▸ Work to complete
Pull out each line of the records below that contains the string "瑞欧在米兰", copying it in full. Case counts when matching.

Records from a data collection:
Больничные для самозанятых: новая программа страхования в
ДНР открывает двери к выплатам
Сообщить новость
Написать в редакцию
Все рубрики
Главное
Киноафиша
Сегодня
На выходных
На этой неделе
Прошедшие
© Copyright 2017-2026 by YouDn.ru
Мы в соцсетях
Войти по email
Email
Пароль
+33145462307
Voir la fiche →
--
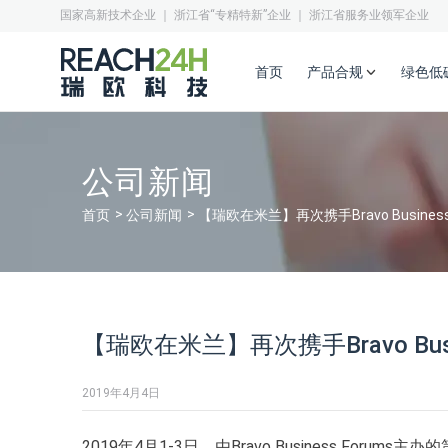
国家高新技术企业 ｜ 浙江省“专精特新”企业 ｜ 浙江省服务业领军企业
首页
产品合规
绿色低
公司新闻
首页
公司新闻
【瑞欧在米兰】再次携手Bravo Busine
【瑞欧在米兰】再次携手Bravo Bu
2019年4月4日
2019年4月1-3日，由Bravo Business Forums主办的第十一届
---
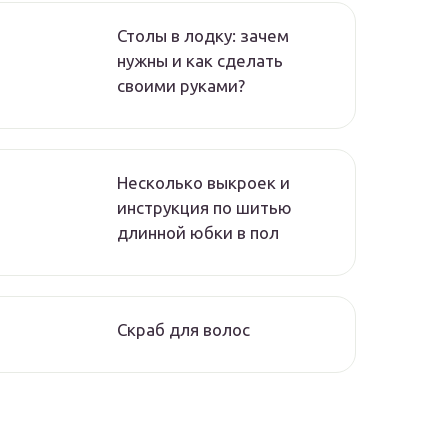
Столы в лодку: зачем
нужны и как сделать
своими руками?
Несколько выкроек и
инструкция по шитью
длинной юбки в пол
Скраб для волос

▸ Task response
【瑞欧在米兰】再次携手Bravo Busine
【瑞欧在米兰】再次携手Bravo Bu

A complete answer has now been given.